Konuta olan talepteki düşüşler, dövizde yaşanan artışlar ve buna bağlı olarak inşaat maliyetlerindeki ciddi artışlar üzerine son dönemde verdikleri taahhütleri yerine getiremeyen yüzlerce inşaat şirketi, arsa sahipleriyle yapılan paylaşım oranlarının yeniden düzenlenmesi ve ne müşterilerinin, ne arsa sahiplerinin ne de kendilerinin mağdur olmaması için uyarlama davası açmaya hazırlanıyor ve bu konuda kamudan destek ve düzenleme bekliyor.





Kentsel Dönüşüm ve Hukuk Platformu Başkanı Prof. Dr. Gürsel Öngören, son 6 aylık dönem içinde uyarlama davalarıyla çok sık karşılaştıklarını belirterek arsa malikleri ile anlaşılan yüzde oranlarının değişmesi, inşaat bedelinin arttırılması, inşaat süresinin yeniden belirlenmesi ya da sözleşmeden dönme konularında davaların gündemlerinde olduğunu söyledi.





İstanbul’da en çok Kadıköy ve Kartal ilçelerindeki inşaat projeleri için bu tip davalar açıldığını ve bu sürecin binlerce konut sahibini ilgilendirdiğini belirten Öngören, sözleşme sorunu yaşayanların daha çok küçük ve orta ölçekte iş yapan müteahhitler olduğuna dikkat çekti.





Açılan davaların veya davaya gerek kalmadan taraflar arasında sağlanan uzlaşmaların hem inşaat şirketleri, hem arsa sahipleri hem de ilgili projeden ev alan kişiler için önemli bir adım olduğuna vurgu yapan Öngören bu durumun inşaat şirketlerinin temerrüde düşmesini de engellediğini kaydederek “Bildiğiniz gibi inşaatçı olarak inşaat sürelerinde temerrüde düşüldüğünde, sözleşme arsa sahiplerince fesih ediliyor ve Yargıtay kararlarına göre, inşaatın yaklaşık yüzde 80’i tamamlanmamışsa inşaat şirketi sözleşmede anlaşılan daire yerine sadece yaptığı inşaatın maliyetini üç beş yıllık bir dava sonunda alabiliyor. Bundan dolayı hem inşaat şirketi büyük mali zarara uğruyor hem de inşaat şirketinden daire alan 3. kişiler tapularını alamıyor. Borçlar Kanununun 480. maddesine göre, başlangıçta öngörülemeyen veya ön görülebilip de taraflarca göz önünde tutulmayan durumlar, eserin yapılmasına engel olur veya son derece güçleştirirse yüklenici, hakimden sözleşmenin yeni koşullara uyarlanmasını isteme, bu mümkün olmadığı veya karşı taraftan beklenemediği takdirde sözleşmeden dönme hakkına sahiptir” dedi.
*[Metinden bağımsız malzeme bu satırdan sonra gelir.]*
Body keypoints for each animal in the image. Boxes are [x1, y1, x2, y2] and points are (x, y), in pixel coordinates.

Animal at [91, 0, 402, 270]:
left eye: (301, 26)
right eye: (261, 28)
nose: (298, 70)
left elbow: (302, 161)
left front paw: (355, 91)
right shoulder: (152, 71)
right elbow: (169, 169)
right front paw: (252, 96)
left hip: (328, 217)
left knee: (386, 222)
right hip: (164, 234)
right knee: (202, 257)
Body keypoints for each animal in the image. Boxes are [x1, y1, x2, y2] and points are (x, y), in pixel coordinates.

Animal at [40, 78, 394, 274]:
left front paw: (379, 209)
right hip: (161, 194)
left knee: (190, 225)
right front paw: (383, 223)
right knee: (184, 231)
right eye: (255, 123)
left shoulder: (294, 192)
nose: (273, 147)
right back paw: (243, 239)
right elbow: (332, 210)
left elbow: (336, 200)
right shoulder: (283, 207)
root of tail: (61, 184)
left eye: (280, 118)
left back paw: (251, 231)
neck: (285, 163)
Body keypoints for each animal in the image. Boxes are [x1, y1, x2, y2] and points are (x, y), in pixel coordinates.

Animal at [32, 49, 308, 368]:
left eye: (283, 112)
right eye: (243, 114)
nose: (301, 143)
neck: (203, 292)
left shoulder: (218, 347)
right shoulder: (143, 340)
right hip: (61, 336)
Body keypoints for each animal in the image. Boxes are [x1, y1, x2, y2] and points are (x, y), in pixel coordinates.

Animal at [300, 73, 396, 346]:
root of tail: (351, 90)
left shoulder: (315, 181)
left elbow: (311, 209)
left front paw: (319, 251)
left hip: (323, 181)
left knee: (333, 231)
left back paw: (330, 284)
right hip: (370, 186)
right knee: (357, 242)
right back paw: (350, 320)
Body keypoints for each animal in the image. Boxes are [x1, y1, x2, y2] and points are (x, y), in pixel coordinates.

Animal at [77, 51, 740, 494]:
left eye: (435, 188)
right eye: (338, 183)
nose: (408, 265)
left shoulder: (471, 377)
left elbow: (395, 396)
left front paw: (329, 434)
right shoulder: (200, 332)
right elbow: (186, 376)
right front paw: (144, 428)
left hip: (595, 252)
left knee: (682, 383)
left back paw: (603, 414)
Öngören, Yargıtay’ın bu davalarda söz konusu olan uyarlama taleplerini kabul ettiğini dile getirerek açılan davaların yaklaşık iki yıllık bir süreçte karara bağlanmakla birlikte, dava açıldıktan sonra dava baskısı ile pek çok arsa sahibi süre ve bedel paylaşım oranı konusunda uzlaşmaya vardığını ifade etti.